Let $f\colon B\rightarrow C$ be a map of filtered chain complexes. For each $r\geq 0$, define a filtration on the mapping cone $cone(f)$ by $F_p cone(f)=F_{p-r}B_{n-1}\oplus F_pC_n$. Show that $E_{p}^r(cone f)$ is the mapping cone of $f^r\colon E_p^r(B)\rightarrow E_p^r(C)$.
My attempt
I have managed to show that this is true when we are letting $r=0$. My thought was to try and use induction from here. However, I do not see how that can be helpful as the filtration on the cone changes when we change $r$. Because of this it does not seem like knowing the result is true for previous pages will give the result for the $r$th page.

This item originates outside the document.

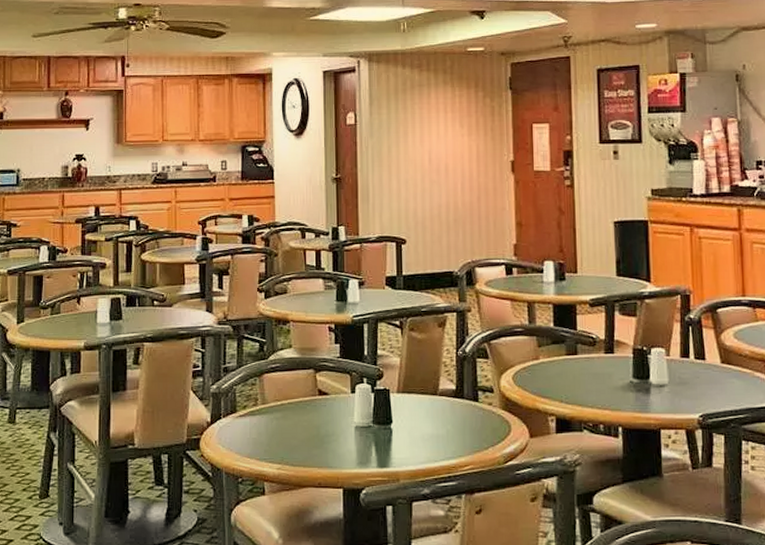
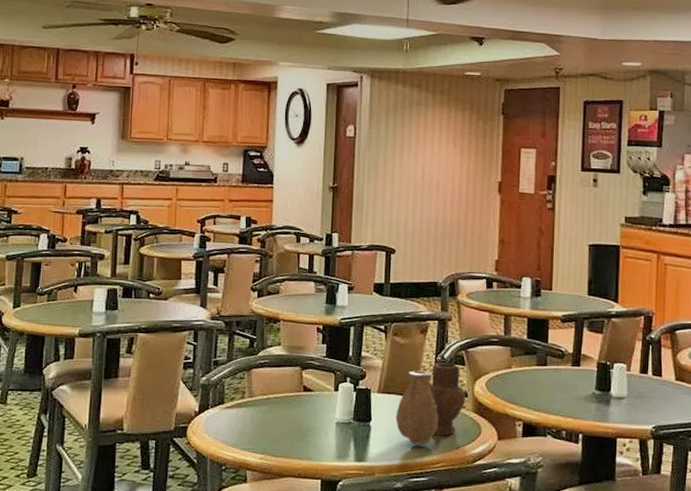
vase: none [418,357,492,447] -> present [395,362,466,445]

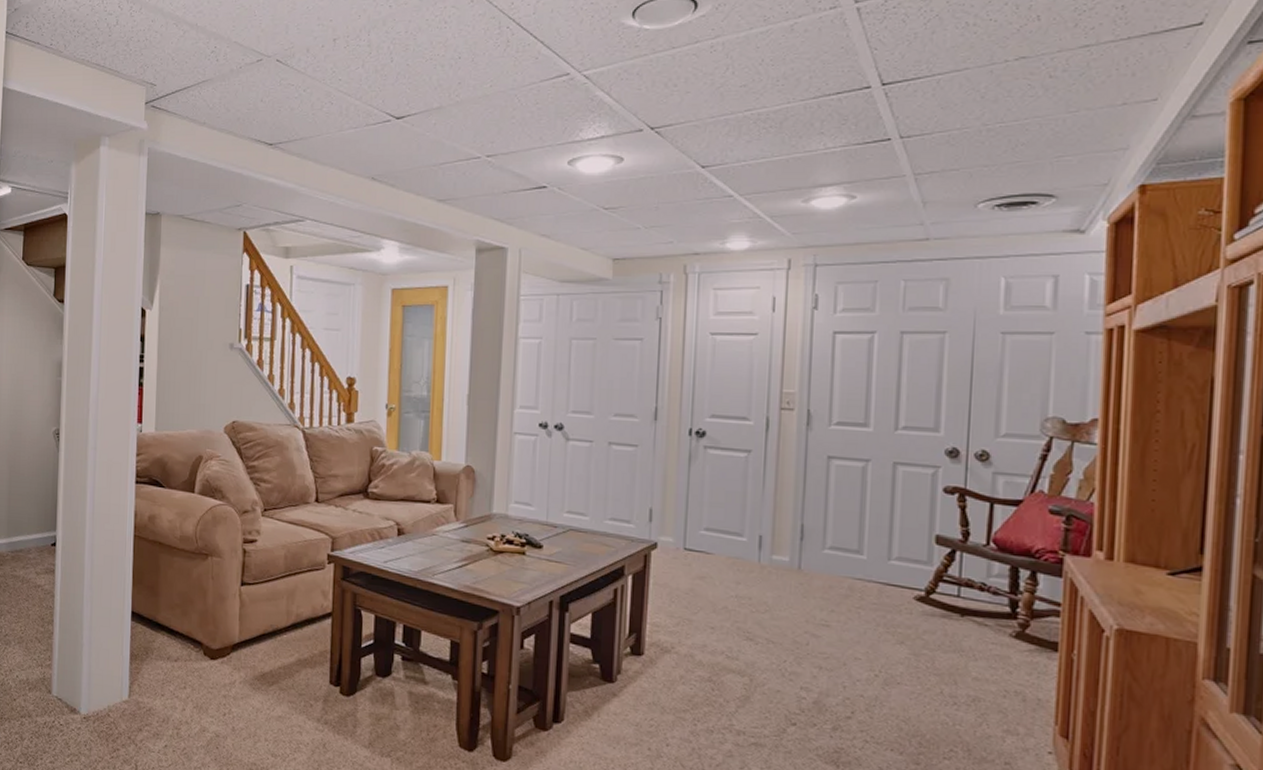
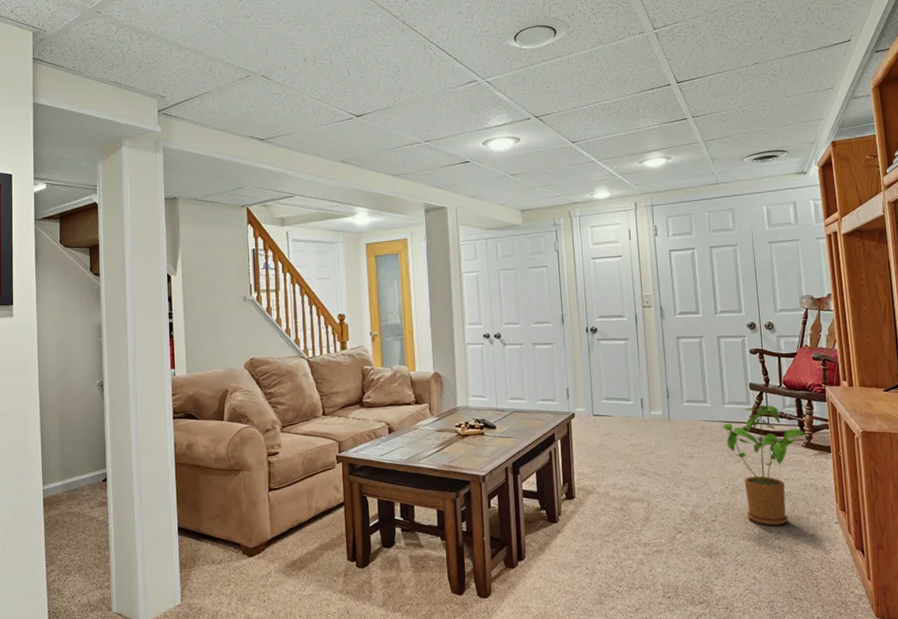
house plant: none [881,567,1025,741] -> present [722,404,810,526]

Just looking at the $1$st page, I am not even convinced the result is true since I think the objects for $E_p^1cone(f)$ should be $H_1\left(\frac{F_{p-1}B_{n-1}\oplus F_pC_n}{F_{p-2}B_{n-1}\oplus F_{p-1}C_n}\right)=H_1(E_{p-1,n-p}^0(B)\oplus E_{p,n-p}^0(C))=E_{p-1,n-p}^1(B)\oplus E_{p,n-p}^1(C)$ and the objects for the cone of $f^1$ should be $E_{p,n-1-p}^1(B)\oplus E_{p,n-p}^1(C)$.